Baltimore Orioles Victory Number 9: 9-1 over the Chicago White Sox
2001 Upper Deck UD Reserve Brady Anderson
Chris Davis hit a home run yesterday. It was his second of the year and 242nd of his Orioles career. Currently he ranks 6th all-time in franchise history trailing only Cal Ripken, Jr., Eddie Murray, Boog Powell, Brooks Robinson and Andrew Jones. It is possible, with a halfway decent season, he could catch Jones who is 21 big flies ahead of him on the list.
The man pictured above, Brady Anderson, is, along with Davis, one of only two Orioles to have hit 50 home runs in a season. Anderson, currently the VP of Baseball Operations, slugged 209 home runs during his playing days in Baltimore. Known for freakish workout habits and long side burns, Anderson was a fan favorite during his playing days.
In his prime (and when he wasn't out injured) he was the type of ballplayer that most teams would like to have on their roster. While his home run totals fluctuated from year to year he was a doubles machine, racking up 329 of them over his career. From 1992 to 2000 he never had a season with less than 25 doubles. He could steal bases as well. His 307 SBs are a modern day record for Orioles players (George Sisler had 354 but most of those were for the St. Louis Browns). His defense wasn't too shabby either.

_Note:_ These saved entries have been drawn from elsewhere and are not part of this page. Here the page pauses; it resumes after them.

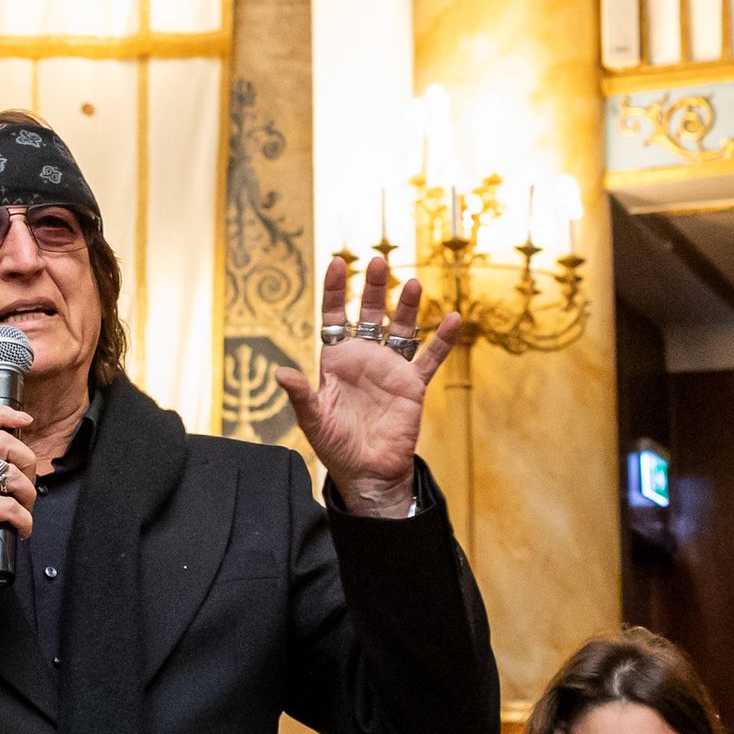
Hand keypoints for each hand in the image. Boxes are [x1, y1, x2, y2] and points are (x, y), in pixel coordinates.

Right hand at [0, 399, 46, 641]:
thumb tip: (8, 463)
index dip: (4, 416)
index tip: (24, 421)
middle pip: (2, 443)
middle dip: (27, 461)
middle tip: (28, 482)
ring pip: (11, 475)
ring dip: (28, 495)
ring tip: (24, 511)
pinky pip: (12, 506)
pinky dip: (24, 521)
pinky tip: (21, 530)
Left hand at [274, 252, 458, 517]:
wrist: (367, 472)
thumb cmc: (336, 446)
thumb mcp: (313, 420)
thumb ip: (300, 394)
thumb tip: (280, 372)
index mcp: (336, 361)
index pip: (335, 317)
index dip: (336, 291)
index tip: (337, 262)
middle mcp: (364, 358)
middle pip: (371, 314)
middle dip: (373, 288)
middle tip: (378, 261)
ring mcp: (390, 369)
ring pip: (401, 329)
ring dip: (407, 306)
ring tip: (411, 282)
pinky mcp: (412, 385)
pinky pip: (430, 358)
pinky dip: (442, 340)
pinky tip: (453, 318)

For the past few years his role on in the organization has been a little nebulous. Some have referred to him as a "shadow GM" and his roles in acquiring players as always been somewhat unknown. It was a bit of a surprise that the new regime kept him on over the offseason. New GM Mike Elias seems to value his "institutional knowledge" and he claims that there is plenty of work to split up between himself, Anderson and the rest of the front office staff.

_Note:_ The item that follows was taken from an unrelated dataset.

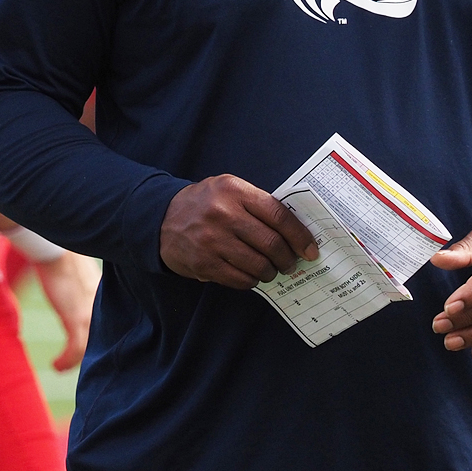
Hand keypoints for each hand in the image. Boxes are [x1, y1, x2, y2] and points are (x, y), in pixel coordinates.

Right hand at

Could keeping Anderson on board be a public relations ploy by the new staff? Possibly, as Anderson was one of the most popular players over the past 30 years and cutting him adrift wouldn't have been a great move for a club that will have a cavalcade of new faces over the next few years. Fans do enjoy having a bridge from one generation to the next and Anderson can fill that role over the next few years. He's also probably on his way to becoming a GM at some point so why not stick around and learn some new tricks from Elias?

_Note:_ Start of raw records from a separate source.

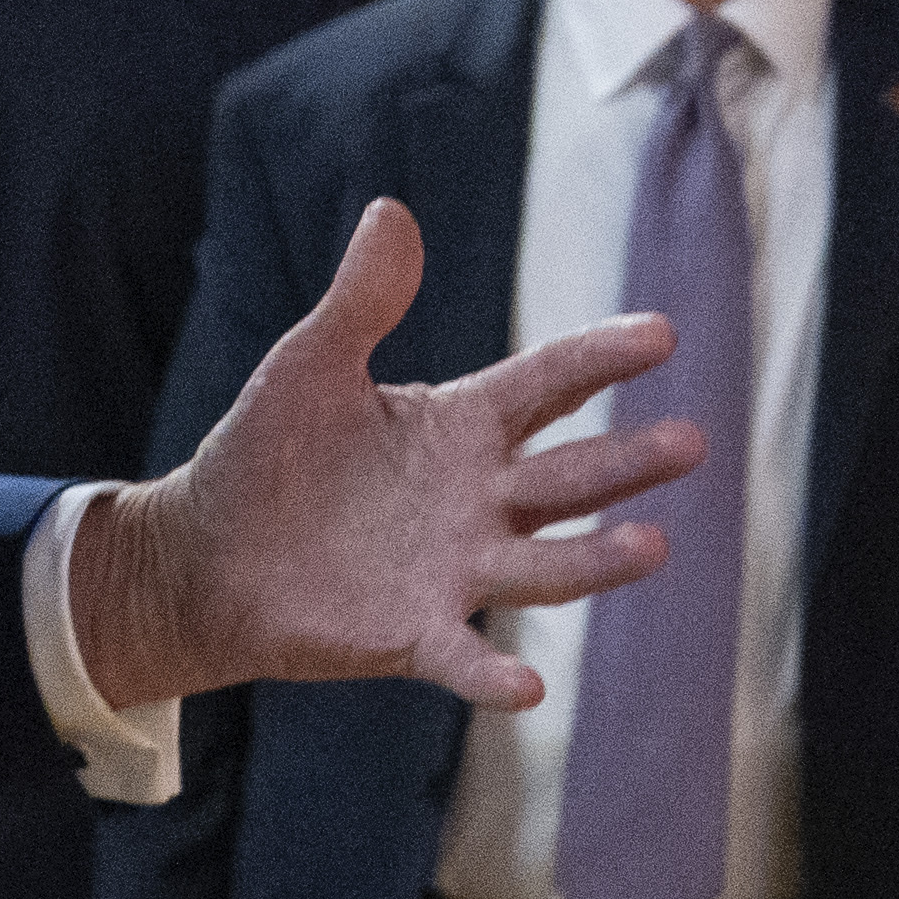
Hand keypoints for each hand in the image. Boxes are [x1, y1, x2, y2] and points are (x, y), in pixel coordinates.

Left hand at [59, 201, 698, 706]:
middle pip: (569, 476)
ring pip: (546, 564)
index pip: (549, 384)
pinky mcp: (414, 634)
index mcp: (461, 425)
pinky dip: (495, 673)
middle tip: (692, 442)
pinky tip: (530, 687)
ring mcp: (455, 570)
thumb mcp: (310, 364)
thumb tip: (391, 212)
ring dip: (597, 560)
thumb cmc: (266, 454)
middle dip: (629, 462)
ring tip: (653, 546)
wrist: (207, 554)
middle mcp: (478, 499)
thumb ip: (362, 300)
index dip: (602, 358)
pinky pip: (465, 656)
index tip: (661, 334)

Due to the breakout nature of his one solitary 50-HR campaign (he never hit more than 24 in any other season), his statuesque physique, and the fact that his best year came in the mid-90s, his name was constantly associate with the steroid rumors of the day. There was never any definitive proof that he juiced and he adamantly denies it to this day. He never popped up in the Mitchell Report or failed a test or was caught with a bottle of Andro in his locker.
This isn't an argument for or against if he used steroids, just an enjoyment of the fact that he had a pretty good career for the Oriole and that for my generation at least, the number 9 will always be associated with Brady Anderson.